Drug confiscations at Ethiopia’s Addis Ababa Bole International Airport have more than doubled over the past year, an indication of Ethiopia’s growing role as a hub of drugs moving from South America to Europe and southern Asia.

The Ethiopia Customs Commission says that drug trafficking into Ethiopia grew by 254% while trafficking out of Ethiopia grew by 163% over the past 11 months. The value of the trafficked materials, which included cocaine, heroin and other drugs, more than doubled from about $80 million to nearly $190 million between July 2022 and July 2023.

“Smugglers are working hard to use Addis Ababa as their destination and transit point,” Customs Commissioner Debele Kabeta told national legislators recently. “These practices at the airport were never a trend in Ethiopia previously.”

Although Ethiopia has recorded a variety of drug trafficking busts in recent years, observers say the recent boom in drug trafficking through Addis Ababa has coincided with tighter customs controls at airports in Kenya and Tanzania, along with arrests of major drug traffickers in Tanzania.

“For a long time, the security at JNIA [Julius Nyerere International Airport] was poor, and traffickers exploited this,” Cassian Nyandindi, deputy commissioner general of Tanzania’s Drug Control and Enforcement Authority, told the Global Initiative Against Transnational Organized Crime.

The growth in drug trafficking also has coincided with an expansion of Ethiopia’s international airport, an expansion that has outpaced airport security, according to Global Initiative analysts.

The United Nations’ 2023 World Narcotics Trafficking Report found that 64 of the 165 cocaine traffickers arrested in Brazil were bound for Addis Ababa.

John Wotherspoon, head of Voice for Prisoners in Hong Kong, told Ethiopian news website Borkena.com that many of those arrested on drug trafficking charges are women.

West African syndicates, long experienced in smuggling cannabis and heroin, are actively networking in Latin America and have played a key role in the rise of cocaine trafficking and abuse in Eastern Africa, according to the United Nations Office on Drugs and Crime.
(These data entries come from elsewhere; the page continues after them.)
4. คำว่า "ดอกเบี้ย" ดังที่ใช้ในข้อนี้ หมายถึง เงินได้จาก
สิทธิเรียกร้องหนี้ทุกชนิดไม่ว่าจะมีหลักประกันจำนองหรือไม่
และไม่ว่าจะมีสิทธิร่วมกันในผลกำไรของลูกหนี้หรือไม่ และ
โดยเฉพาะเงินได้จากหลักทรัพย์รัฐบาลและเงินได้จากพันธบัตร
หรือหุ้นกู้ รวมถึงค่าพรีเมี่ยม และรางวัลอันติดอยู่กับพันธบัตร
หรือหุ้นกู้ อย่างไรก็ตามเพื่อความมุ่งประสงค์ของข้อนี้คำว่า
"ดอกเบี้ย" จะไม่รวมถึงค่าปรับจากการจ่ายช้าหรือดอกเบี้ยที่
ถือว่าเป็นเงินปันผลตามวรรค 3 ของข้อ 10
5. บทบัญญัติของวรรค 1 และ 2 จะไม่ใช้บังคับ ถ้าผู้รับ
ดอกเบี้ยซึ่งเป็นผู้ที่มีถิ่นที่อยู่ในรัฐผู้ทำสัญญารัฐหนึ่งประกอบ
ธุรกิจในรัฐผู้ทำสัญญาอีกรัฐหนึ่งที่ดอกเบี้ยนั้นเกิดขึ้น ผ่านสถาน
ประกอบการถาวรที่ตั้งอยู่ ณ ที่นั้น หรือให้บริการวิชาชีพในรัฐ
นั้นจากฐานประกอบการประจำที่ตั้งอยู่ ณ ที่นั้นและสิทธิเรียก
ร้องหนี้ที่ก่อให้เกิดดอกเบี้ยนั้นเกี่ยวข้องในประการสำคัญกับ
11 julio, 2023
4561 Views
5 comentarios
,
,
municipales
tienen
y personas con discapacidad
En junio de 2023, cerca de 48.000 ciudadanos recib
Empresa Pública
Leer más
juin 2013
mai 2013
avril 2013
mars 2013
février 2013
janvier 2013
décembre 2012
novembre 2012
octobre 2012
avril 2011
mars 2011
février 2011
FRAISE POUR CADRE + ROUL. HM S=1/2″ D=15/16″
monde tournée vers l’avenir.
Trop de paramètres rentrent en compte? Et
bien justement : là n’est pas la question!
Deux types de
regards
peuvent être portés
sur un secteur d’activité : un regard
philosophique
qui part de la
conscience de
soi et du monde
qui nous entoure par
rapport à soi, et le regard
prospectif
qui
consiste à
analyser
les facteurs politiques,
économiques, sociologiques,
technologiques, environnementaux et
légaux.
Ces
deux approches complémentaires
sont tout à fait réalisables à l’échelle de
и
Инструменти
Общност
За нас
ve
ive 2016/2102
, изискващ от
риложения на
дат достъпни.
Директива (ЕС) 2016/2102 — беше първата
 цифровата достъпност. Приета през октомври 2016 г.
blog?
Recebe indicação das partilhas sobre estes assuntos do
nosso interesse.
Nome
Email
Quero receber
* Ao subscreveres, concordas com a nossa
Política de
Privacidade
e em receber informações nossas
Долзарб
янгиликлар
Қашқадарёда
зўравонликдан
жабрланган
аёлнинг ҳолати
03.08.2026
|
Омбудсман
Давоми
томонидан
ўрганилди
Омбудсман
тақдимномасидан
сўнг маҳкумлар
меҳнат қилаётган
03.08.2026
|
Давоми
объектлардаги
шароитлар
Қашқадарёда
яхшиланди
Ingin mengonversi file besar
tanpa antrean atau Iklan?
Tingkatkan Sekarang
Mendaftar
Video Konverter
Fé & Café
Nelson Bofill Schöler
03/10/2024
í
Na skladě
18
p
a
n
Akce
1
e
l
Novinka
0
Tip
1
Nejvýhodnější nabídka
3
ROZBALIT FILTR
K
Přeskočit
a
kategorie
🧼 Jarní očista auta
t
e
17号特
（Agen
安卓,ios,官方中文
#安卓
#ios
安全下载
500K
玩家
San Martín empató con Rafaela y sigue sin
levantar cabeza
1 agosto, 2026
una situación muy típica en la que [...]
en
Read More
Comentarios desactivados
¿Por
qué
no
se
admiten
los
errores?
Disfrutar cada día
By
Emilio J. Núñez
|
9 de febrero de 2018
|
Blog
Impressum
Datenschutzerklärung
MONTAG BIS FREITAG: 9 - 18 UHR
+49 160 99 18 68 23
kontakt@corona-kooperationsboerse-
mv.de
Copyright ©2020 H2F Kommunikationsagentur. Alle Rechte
Many of the traffickers are Nigerian men who force the women to act as drug mules, according to Wotherspoon.

In September 2019, a female traveler from São Paulo, Brazil, was stopped at Bole International while carrying 8 kilograms of cocaine. The year before, another woman was forced to swallow pellets containing 644 grams of cocaine to transport from Addis Ababa to Hong Kong, according to Wotherspoon.

According to news accounts, 14 Angolan citizens — seven men and seven women — were arrested on cocaine trafficking charges in Ethiopia while traveling from Brazil. In November 2023, six Nigerian men were arrested in Brazil when airport security revealed that each had swallowed 150 cocaine-filled capsules ahead of their flight to Ethiopia.

In early January 2024, a Namibian woman was arrested at Bole International while carrying cocaine.

Wotherspoon’s group has called for Ethiopian authorities to boost security at Bole International Airport to restrict drug trafficking there.

“We are appealing, not accusing the government, to urgently enhance security,” Wotherspoon said.